Jeremy Corbyn is taking Labour ever further away from its traditional working class voters in the north and the midlands. As I say in The Sun today, the party now has a leader who didn’t sing the national anthem at St Paul’s, a shadow Chancellor who has praised the IRA, a shadow Home Secretary who thinks promising ‘controls on immigration’ is shameful and a shadow Foreign Secretary who sneers at those who fly the English flag.
This presents Ukip with an open goal and a chance to do to Labour in the north and the midlands what the SNP did to in Scotland following the independence referendum. Indeed, half of Labour supporters who backed Brexit already say they won’t vote for the party again.
But Ukip are too busy fighting with each other to take advantage of this opportunity.
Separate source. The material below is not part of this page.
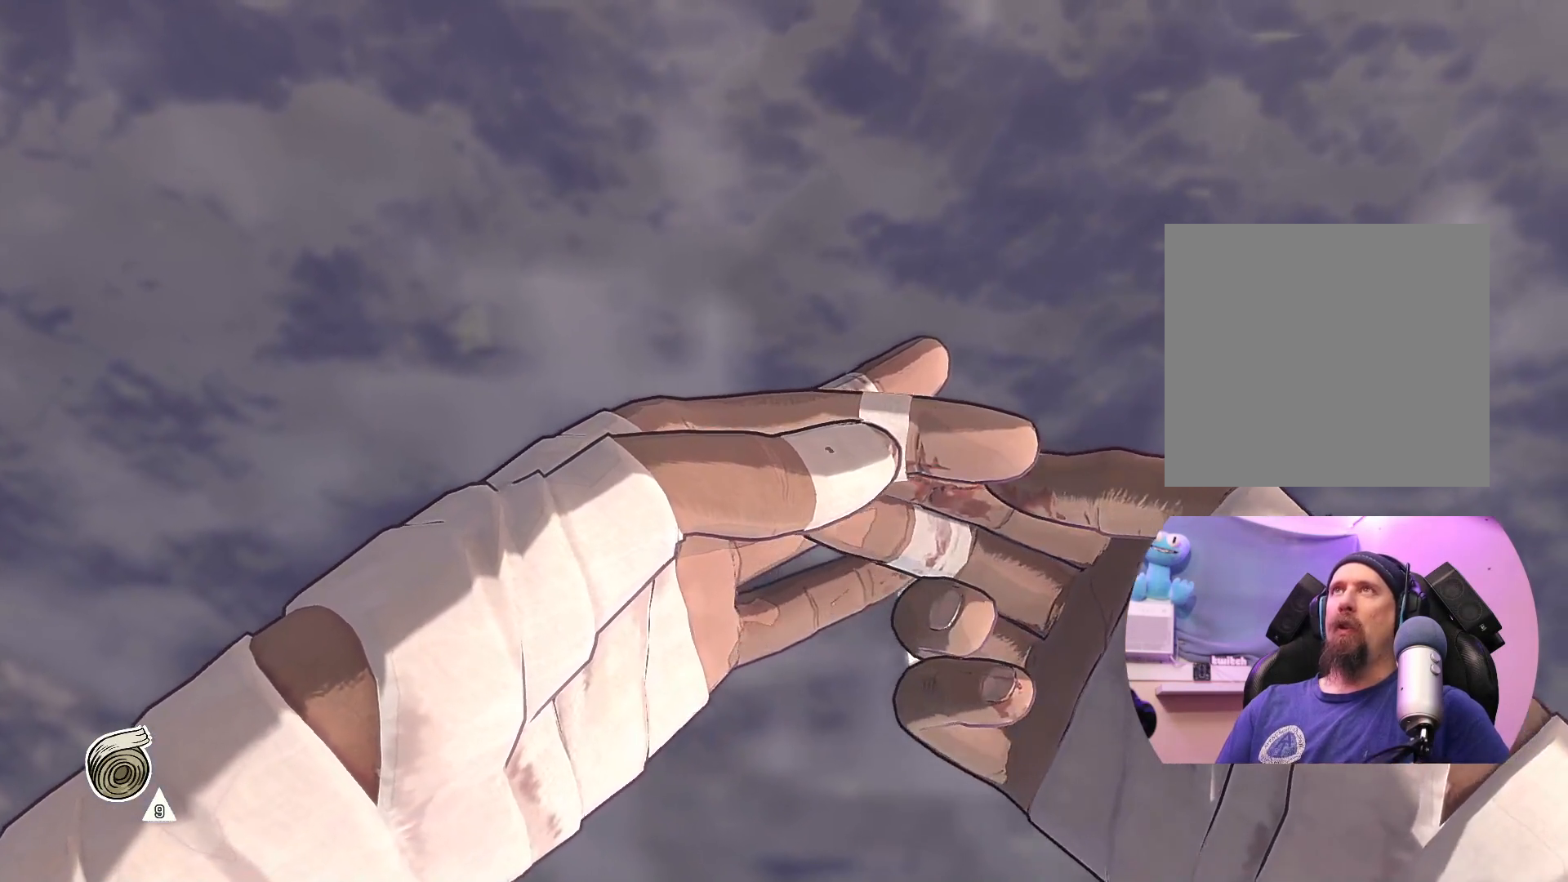
{"buttons": ["A"], "left_stick": "down-right", "right_stick": "center", "events": [[200, "left_stick", "up-left"], [317, "left_stick", "up-right"], [483, "left_stick", "down-right"]]}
This raises the prospects of the Tories being able to do so. May’s conference speech with her pledge to stand up to elites on behalf of ordinary working people was an attempt to reach these voters.
Now, the Tories—obviously—has lots of handicaps with these voters. But May and her team understand that voters don’t think in the left / right terms that Westminster does: most of them are left wing on the NHS, but right wing on immigration. So, May’s pledge to protect the NHS and clamp down on immigration puts her in line with them. If May can deliver on this agenda—and make it work economically, which might be the most difficult bit—she could make the Tories a truly national party again.